Reading passage
____________

A video from 2021 that is still just as relevant today.

There are those who want America to forget about its past. They claim it is unpatriotic for students to learn about the failures our nation has endured, or the mistreatment it has inflicted.

These people insist that we stop referring to the act of sailing ships across an ocean, abducting people from their homes, and selling off those who manage to survive the journey, as the slave trade. 

Call it the triangle trade instead. Maybe a fresh coat of paint will help cover the guilt.

And they don’t want us to discuss the discriminatory laws that have created lasting racial repercussions or the inequalities people of color face every single day. Because that reality diminishes the accomplishments of those born with an unfair advantage.

Does that mean we should also hide from the forced death marches on the Trail of Tears?

____________

Extracted information

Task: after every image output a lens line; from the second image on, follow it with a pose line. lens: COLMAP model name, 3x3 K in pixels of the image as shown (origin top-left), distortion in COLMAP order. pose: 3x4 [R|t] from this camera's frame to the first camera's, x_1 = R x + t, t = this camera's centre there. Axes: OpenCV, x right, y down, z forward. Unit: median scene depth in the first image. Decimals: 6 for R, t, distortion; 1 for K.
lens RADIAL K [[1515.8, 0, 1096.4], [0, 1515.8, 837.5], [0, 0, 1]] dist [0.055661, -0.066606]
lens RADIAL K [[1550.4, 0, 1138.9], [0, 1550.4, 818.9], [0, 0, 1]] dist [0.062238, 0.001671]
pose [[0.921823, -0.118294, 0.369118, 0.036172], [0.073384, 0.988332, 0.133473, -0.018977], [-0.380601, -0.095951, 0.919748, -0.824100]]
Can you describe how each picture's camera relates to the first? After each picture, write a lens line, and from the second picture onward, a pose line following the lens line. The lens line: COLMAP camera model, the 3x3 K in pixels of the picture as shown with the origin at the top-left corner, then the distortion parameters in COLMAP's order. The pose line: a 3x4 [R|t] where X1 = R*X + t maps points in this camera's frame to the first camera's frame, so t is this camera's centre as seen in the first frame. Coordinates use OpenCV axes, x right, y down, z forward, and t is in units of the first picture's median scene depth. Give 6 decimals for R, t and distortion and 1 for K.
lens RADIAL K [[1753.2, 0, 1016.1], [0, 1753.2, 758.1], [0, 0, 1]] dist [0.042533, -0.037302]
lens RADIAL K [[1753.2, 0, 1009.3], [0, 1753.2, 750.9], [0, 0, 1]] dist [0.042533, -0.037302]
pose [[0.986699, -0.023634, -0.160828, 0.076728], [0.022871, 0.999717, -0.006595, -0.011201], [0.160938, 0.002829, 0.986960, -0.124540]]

____________

Assigned task A
Reproduce the passage on teaching America's past from "Call it the" to "an unfair advantage.".
Assigned task B
Carry on the passage on teaching America's past, beginning right after its last sentence.

Response box A
Call it the triangle trade instead. Maybe a fresh coat of paint will help cover the guilt.

And they don’t want us to discuss the discriminatory laws that have created lasting racial repercussions or the inequalities people of color face every single day. Because that reality diminishes the accomplishments of those born with an unfair advantage.

Response box B
And how after the bombing of Pearl Harbor, American citizens were rounded up and thrown into internment camps? They were loyal, they loved our country, but their heritage was deemed untrustworthy. Should we ignore that too?

Or how women did not have the right to vote, did not have equal access to jobs, to education. Did not even have the right to determine what happens with their own bodies. A right that is under attack at this very moment.

Maybe we shouldn’t discuss the propaganda spread about the gay disease. And how the infected were banned from serving in the military and the government. So much for equal representation.

All of these events are tragically misguided times from our history. Yet this is not why they fear our past.

They fear Claudette Colvin and Rosa Parks. Black women who used acts of peaceful civil disobedience to cast a spotlight on the racial injustice across our nation.

They fear Elizabeth Cady Stanton, Susan B Anthony, Lucretia Mott, and all the women of the suffrage movement who stood up to their government, who insisted on being heard, and who demanded their unalienable rights.

They fear Harvey Milk, a gay man determined to make a difference at a time of severe and violent homophobia. A life that was taken too soon.

They fear those who crossed the Edmund Pettus Bridge, linked arm in arm. 

The 250,000 people who marched on Washington and heard Martin Luther King’s dream.

The native Americans who occupied Alcatraz.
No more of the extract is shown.